Complications of Allogeneic HSCT
Fatal and other serious complications can occur in patients who receive allogeneic hematopoietic stem cell transplantation (HSCT) before or after treatment with a PD-1/PD-L1–blocking antibody, which may occur despite intervening therapy. Monitor patients closely for transplant-related complications and intervene promptly.

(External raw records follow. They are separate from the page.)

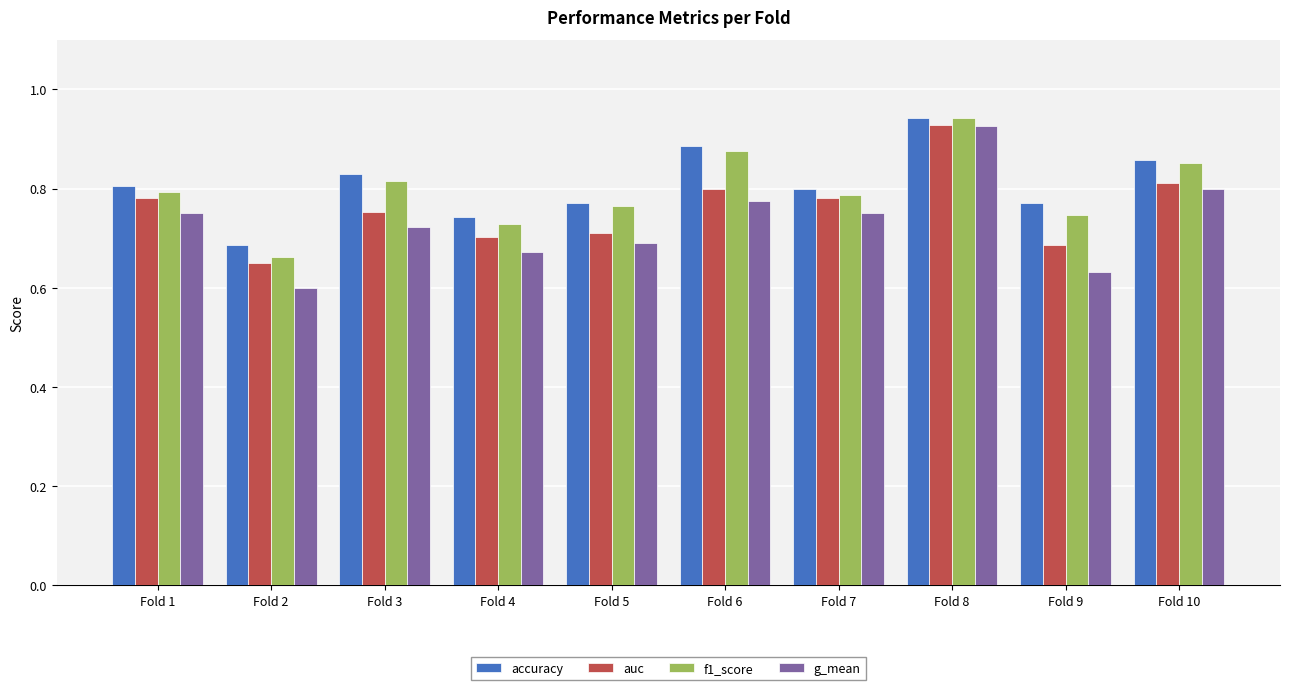

At which label is f1_score closest to 0?

Fold 2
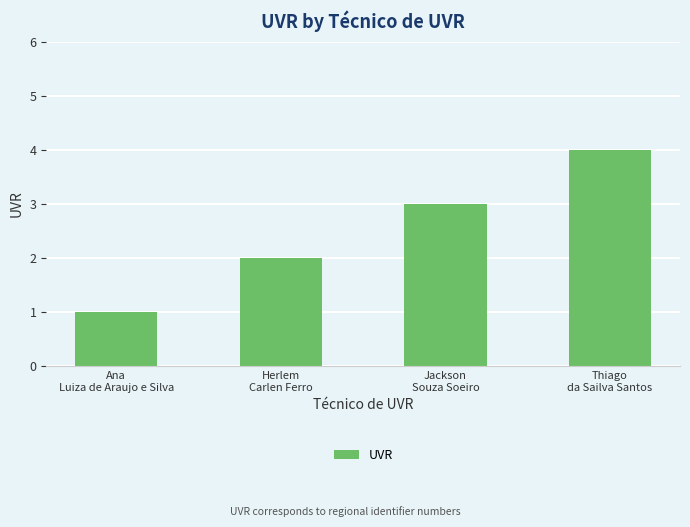

How many values are between 2 and 4?

3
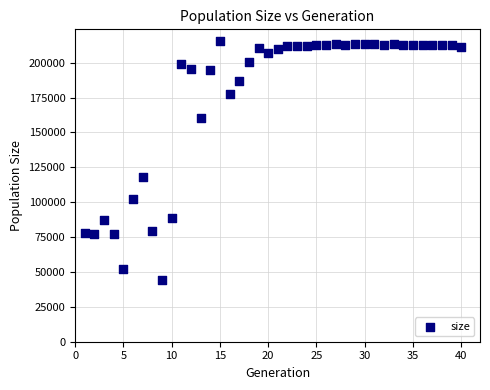

What is the range of Y values (max minus min)?

170929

Embryo-Fetal Toxicity and Lactation
Based on its mechanism of action, JEMPERLI can cause fetal harm. Advise pregnant women of the potential risk to a fetus. Advise females of reproductive potential to use effective contraception during treatment with JEMPERLI and for 4 months after their last dose. Because of the potential for serious adverse reactions from JEMPERLI in a breastfed child, advise women not to breastfeed during treatment with JEMPERLI and for 4 months after their last dose.
Common Adverse Reactions
The most common adverse reactions (≥20%) in patients with dMMR EC were fatigue/asthenia, nausea, diarrhea, anemia, and constipation. The most common Grade 3 or 4 laboratory abnormalities (≥2%) were decreased lymphocytes, decreased sodium, decreased leukocytes, decreased albumin, increased creatinine, increased alkaline phosphatase, and increased alanine aminotransferase.
Please see full Prescribing Information
GSK in Oncology
GSK is focused on maximising patient survival through transformational medicines. GSK’s pipeline is focused on immuno-oncology, cell therapy, tumour cell targeting therapies and synthetic lethality. Our goal is to achieve a sustainable flow of new treatments based on a diversified portfolio of investigational medicines utilising modalities such as small molecules, antibodies, antibody-drug conjugates and cell therapy, either alone or in combination.